• 課題:
引用文のうち、「前後フェンダーを強調して、キ」を含む語句から始まり「ったボディスタイルといえる。」の後で終わる部分を、一字も変えずに引用してください。

• 引用文:
::::::

前後フェンダーを強調して、キャビンを上方にむかって絞り込んだ「コーンケープボディ」と、柔らかい面とドアハンドルに象徴される直線的なパーツを鮮やかに対比した「フュージョンオブコントラスト」が、新しく採られたデザイン手法。これを日産は「Newness」と呼ぶ
一方、初代S30を彷彿させるロングノーズ&ショートデッキ、三角形のキャビンフォルム、先代から引き継いだアーチを描いたルーフラインやCピラー形状は「Z-ness」と呼ばれる。新旧デザインが巧みに融合された、「斬新でありながら、どこか懐かしい」風情を狙ったボディスタイルといえる。
内装は、黒のファブリックとレザー、そしてZの“ヘリティッジカラー”であるオレンジを用いた「バーントオレンジ」レザーの計3種類が用意された。
「燃料+水温」「回転計」「速度計」の3連メーターは、スカイライン同様ステアリングホイールのチルト(上下)調整と連動して動くチルトメーターを採用。スポーツカーとしての視認性に考慮した。シフトノブ、ドアハンドルなどにはアルミが配され、スポーティイメージを盛り上げる。また、ハッチバックゆえのボディ剛性確保の難しさは、リアダンパーを結ぶストラットバーで補い、あえて「リアストラットバー」として視覚化することで、「スポーツカー」が強調された。

::::::

• データ行:
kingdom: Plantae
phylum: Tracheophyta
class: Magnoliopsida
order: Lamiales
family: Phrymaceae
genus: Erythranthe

::::::

• 回答:
前後フェンダーを強調して、キャビンを上方にむかって絞り込んだ「コーンケープボディ」と、柔らかい面とドアハンドルに象徴される直線的なパーツを鮮やかに対比した「フュージョンオブコントラスト」が、新しく採られたデザイン手法。これを日産は「Newness」と呼ぶ
一方、初代S30を彷彿させるロングノーズ&ショートデッキ、三角形のキャビンフォルム、先代から引き継いだアーチを描いたルーフラインやCピラー形状は「Z-ness」と呼ばれる。新旧デザインが巧みに融合された、「斬新でありながら、どこか懐かしい」風情を狙ったボディスタイルといえる。